OSAKA - Japan Amateur Boxing Federation President Akira Yamane announced his resignation Wednesday following multiple allegations of misconduct, including pressuring referees to fix matches and misuse of grant money.
Yamane, 78, has denied several allegations against him, but acknowledged his relationship with a former gang leader, prompting Japan Sports Agency chief Daichi Suzuki and others to call for him to step down.
“Today, I tender my resignation. As president of the federation, I apologize to the athletes that such a problem has occurred. I am very sorry,” Yamane said at a news conference.
The announcement follows an emergency federation meeting Tuesday to address Yamane’s leadership of the organization, with the sheer number of allegations apparently making his position untenable.
“In the end, the board of directors left the decision up to me as the president, so I went home and consulted my wife. She told me I should take care of my troubles now, so I made the decision (to resign),” Yamane said.
In his statement, Yamane did not address his relationship with the organized crime figure. He also did not touch upon the alleged misuse of grant money.
Yamane’s alleged misconduct came to light after a privately formed amateur boxing support group, led by former JABF board member Yoshio Tsuruki, filed a complaint last month calling for the JABF to be investigated over 12 specific issues.
Tsuruki said Yamane needed to provide more information about his resignation and any relationship with the JABF going forward.
“The implication of his resignation is unclear. Is he quitting as the president? As a member of the board? I don’t know if he is even fully retiring,” Tsuruki said.
“This is not a step forward at all. Since our aim is to change the organization itself, there’s no meaning if he remains at the top.”

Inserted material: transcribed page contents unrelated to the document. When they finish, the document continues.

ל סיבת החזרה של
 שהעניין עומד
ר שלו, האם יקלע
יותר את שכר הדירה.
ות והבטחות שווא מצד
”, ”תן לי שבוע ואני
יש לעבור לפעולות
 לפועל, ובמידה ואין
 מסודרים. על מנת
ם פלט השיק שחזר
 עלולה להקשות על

The controversy surrounding Yamane has sent shockwaves through the country’s sporting establishment, prompting the JABF to set up an independent committee to investigate the allegations at the behest of the Japanese Olympic Committee and the Japan Sport Association.
Several members of the JABF board of directors are also considering resigning amid the fallout, according to sources familiar with the matter.
Among other complaints, Yamane is said to have pressured referees to give favorable treatment to fighters from his native Nara Prefecture.
He is also accused of having held a monopoly on the sale of boxing gloves used in official JABF competitions. The JABF-approved gloves were reportedly supplied by a front company controlled by Yamane.